Like with any other exercise regime, when you begin yoga, begin slowly at your own pace. Don’t push yourself too hard. If you find a pose difficult, maintain it for a shorter length of time. Increased flexibility and strength will come from practice. Monitor your blood glucose levels before and after any period of exercise. If you feel lightheaded, or experience any unexpected symptoms during exercise, stop to monitor your blood glucose and act accordingly.
Here are a few poses that have been found to be beneficial for people with diabetes.
Stand with your feet spaced shoulder width apart. Lean forward at your waist and place your hands on your knees. Inhale deeply by pushing your abdomen forwards, then exhale deeply by pulling your abdomen in. Pause for five to ten seconds. Inhale deeply by pushing your abdomen forwards, then exhale deeply by pulling your abdomen. During this pause, rapidly push your stomach in and out while you are not breathing. Repeat three or four times. Stand and resume normal breathing. This pose strengthens your abs, massages your organs, and assists your nervous system.
Sit up straight with your legs crossed. Clench your fists and place them on both sides of the abdomen, just below your bellybutton. While exhaling, bend forward as low as you can, pushing your fists against your abdomen. This pose is good for helping your nervous system and preventing possible complications of diabetes. This pose can be held for three minutes once you have had much practice. Begin by simply holding it for ten seconds, however.
Lie on your stomach. Lift your feet towards your knees, and reach back to grasp your ankles. Lifting your legs, chest, and head, arch your back into a bow. Hold for five seconds to begin, and work your way up to thirty seconds or more at later sessions. Repeat this action four or five times. Once you have mastered this pose, try rocking gently forwards and backwards, and from side to side. This pose massages your organs. This pose is of moderate difficulty.
This pose is one of the most used yogic poses. It is complicated and so should not be attempted right away. Begin by lying on your back. Raise your feet to a ninety-degree angle to your body. If you are just beginning this pose, stop here, and hold your feet. If you are more advanced, lower your feet towards your head. Your pelvis will curl up and your lower back will lift from the floor. Touch your toes to the floor behind your head. If you cannot reach your toes to the floor, then simply hold the stretch where it is comfortable. Support your lower back with your hands if necessary. Once you no longer need to support your buttocks or lower back with your hands, place your hands on the ground beside your body. This pose can be held for around four minutes once you are an expert. In your early tries, begin with ten seconds or however long feels comfortable for you. This pose is not for any woman who is menstruating. This pose stretches the spine, and so helps the central nervous system. It is beneficial to all areas of the body.
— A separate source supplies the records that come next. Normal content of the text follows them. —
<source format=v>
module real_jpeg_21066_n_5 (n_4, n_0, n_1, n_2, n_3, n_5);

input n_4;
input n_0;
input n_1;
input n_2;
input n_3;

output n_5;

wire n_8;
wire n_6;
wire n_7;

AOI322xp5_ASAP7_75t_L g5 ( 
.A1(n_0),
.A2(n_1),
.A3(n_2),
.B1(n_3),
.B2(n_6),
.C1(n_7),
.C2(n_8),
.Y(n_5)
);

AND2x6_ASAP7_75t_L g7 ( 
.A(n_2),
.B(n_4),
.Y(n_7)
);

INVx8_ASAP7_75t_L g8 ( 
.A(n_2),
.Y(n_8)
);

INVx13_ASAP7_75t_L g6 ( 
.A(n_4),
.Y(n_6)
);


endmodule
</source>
At the end of any yoga practice, particularly if you are diabetic, it is important to do Savasana, the corpse pose. This is a pose of total relaxation. Lie on your back, with your eyes closed, your legs slightly spread, and your feet dropping to the sides, completely relaxed. Allow your arms to rest comfortable at your sides. Relax, simply focusing on your breathing for one to three minutes. This pose helps you focus after a yoga session and relax the muscles that you have worked.
The Sun Salutation is also recommended for diabetics. It is a series of yoga asanas. You can find many variations of the sun salutation. Try one that works best for you.
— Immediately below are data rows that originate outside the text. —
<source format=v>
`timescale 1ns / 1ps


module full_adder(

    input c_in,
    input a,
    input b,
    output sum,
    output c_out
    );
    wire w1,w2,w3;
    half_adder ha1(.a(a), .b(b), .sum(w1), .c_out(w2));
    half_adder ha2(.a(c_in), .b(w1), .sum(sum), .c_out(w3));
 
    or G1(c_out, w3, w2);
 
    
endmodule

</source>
If you are uncertain about trying yoga, go to a gym or alternative medical practitioner to see if there are any yoga classes being offered in your area. There are often many classes, and you can probably go to the first class free. You can also join a pay-by-class gym where you can stop by if you want. Tell your instructor that you have diabetes, and your instructor will be able to assist you by teaching you the above poses, and by suggesting other poses such as Paschimottanasana, the sitting crane, Padangusthansana: the standing crane, Bhujangasana the serpent pose, Sarvangasana: the shoulder stand, Ardha-matsyendrasana: the spinal twist, Chakrasana: the wheel pose, and Shalabhasana the grasshopper pose. There are other poses that are beneficial to diabetics, or that will be able to help you prevent or manage any complications you might encounter.